Lines to restate from the data below: from the one containing "### Matrix-Vector Multiplication" to the one containing "Consider a $", both included. Give them again exactly, and only them.

(Stored data)

▶

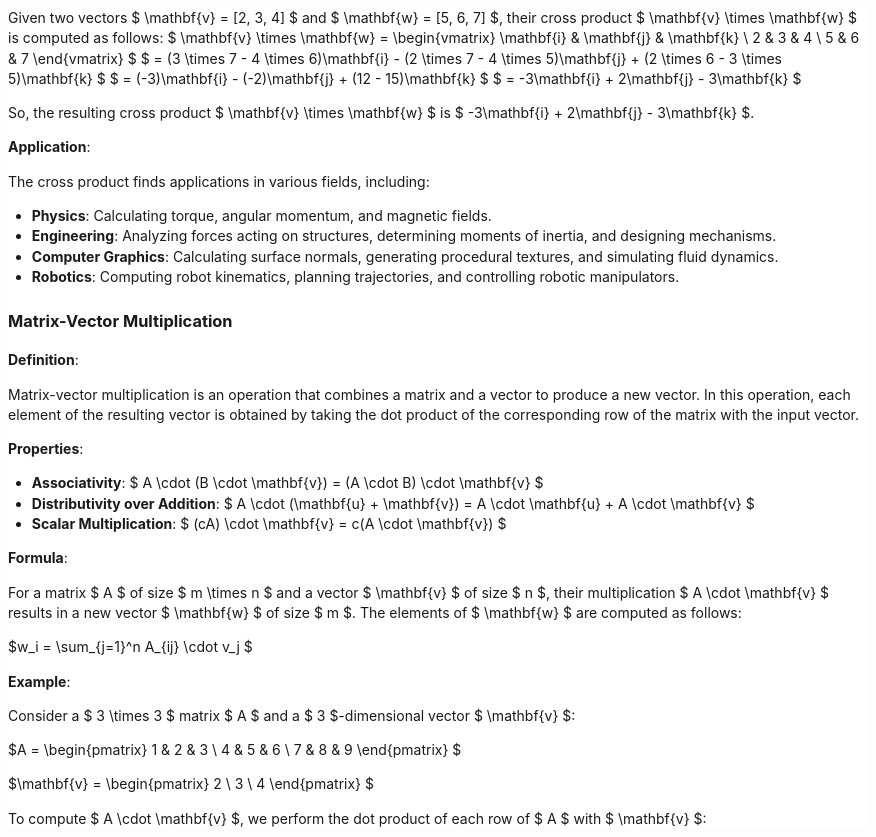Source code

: Given two vectors $ \mathbf{v} = [2, 3, 4] $ and $ \mathbf{w} = [5, 6, 7] $, their cross product $ \mathbf{v} \times \mathbf{w} $ is computed as follows:
$ \mathbf{v} \times \mathbf{w} = \begin{vmatrix} \mathbf{i} & \mathbf{j} & \mathbf{k} \\ 2 & 3 & 4 \\ 5 & 6 & 7 \end{vmatrix} $
$ = (3 \times 7 - 4 \times 6)\mathbf{i} - (2 \times 7 - 4 \times 5)\mathbf{j} + (2 \times 6 - 3 \times 5)\mathbf{k} $
$ = (-3)\mathbf{i} - (-2)\mathbf{j} + (12 - 15)\mathbf{k} $
$ = -3\mathbf{i} + 2\mathbf{j} - 3\mathbf{k} $

So, the resulting cross product $ \mathbf{v} \times \mathbf{w} $ is $ -3\mathbf{i} + 2\mathbf{j} - 3\mathbf{k} $.

**Application**:

The cross product finds applications in various fields, including:

- **Physics**: Calculating torque, angular momentum, and magnetic fields.
- **Engineering**: Analyzing forces acting on structures, determining moments of inertia, and designing mechanisms.
- **Computer Graphics**: Calculating surface normals, generating procedural textures, and simulating fluid dynamics.
- **Robotics**: Computing robot kinematics, planning trajectories, and controlling robotic manipulators.

### Matrix-Vector Multiplication

**Definition**:

Matrix-vector multiplication is an operation that combines a matrix and a vector to produce a new vector. In this operation, each element of the resulting vector is obtained by taking the dot product of the corresponding row of the matrix with the input vector.

**Properties**:

- **Associativity**: $ A \cdot (B \cdot \mathbf{v}) = (A \cdot B) \cdot \mathbf{v} $
- **Distributivity over Addition**: $ A \cdot (\mathbf{u} + \mathbf{v}) = A \cdot \mathbf{u} + A \cdot \mathbf{v} $
- **Scalar Multiplication**: $ (cA) \cdot \mathbf{v} = c(A \cdot \mathbf{v}) $

**Formula**:

For a matrix $ A $ of size $ m \times n $ and a vector $ \mathbf{v} $ of size $ n $, their multiplication $ A \cdot \mathbf{v} $ results in a new vector $ \mathbf{w} $ of size $ m $. The elements of $ \mathbf{w} $ are computed as follows:

$w_i = \sum_{j=1}^n A_{ij} \cdot v_j $

**Example**:

Consider a $ 3 \times 3 $ matrix $ A $ and a $ 3 $-dimensional vector $ \mathbf{v} $:

$A = \begin{pmatrix} 1 & 2 & 3 \\ 4 & 5 & 6 \\ 7 & 8 & 9 \end{pmatrix} $

$\mathbf{v} = \begin{pmatrix} 2 \\ 3 \\ 4 \end{pmatrix} $

To compute $ A \cdot \mathbf{v} $, we perform the dot product of each row of $ A $ with $ \mathbf{v} $:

◀

- **Reply to the exercise**:
### Matrix-Vector Multiplication

**Definition**:

Matrix-vector multiplication is an operation that combines a matrix and a vector to produce a new vector. In this operation, each element of the resulting vector is obtained by taking the dot product of the corresponding row of the matrix with the input vector.

**Properties**:

- **Associativity**: $ A \cdot (B \cdot \mathbf{v}) = (A \cdot B) \cdot \mathbf{v} $
- **Distributivity over Addition**: $ A \cdot (\mathbf{u} + \mathbf{v}) = A \cdot \mathbf{u} + A \cdot \mathbf{v} $
- **Scalar Multiplication**: $ (cA) \cdot \mathbf{v} = c(A \cdot \mathbf{v}) $

**Formula**:

For a matrix $ A $ of size $ m \times n $ and a vector $ \mathbf{v} $ of size $ n $, their multiplication $ A \cdot \mathbf{v} $ results in a new vector $ \mathbf{w} $ of size $ m $. The elements of $ \mathbf{w} $ are computed as follows:

$w_i = \sum_{j=1}^n A_{ij} \cdot v_j $

**Example**:

Consider a $ 3 \times 3 $ matrix $ A $ and a $ 3 $-dimensional vector $ \mathbf{v} $:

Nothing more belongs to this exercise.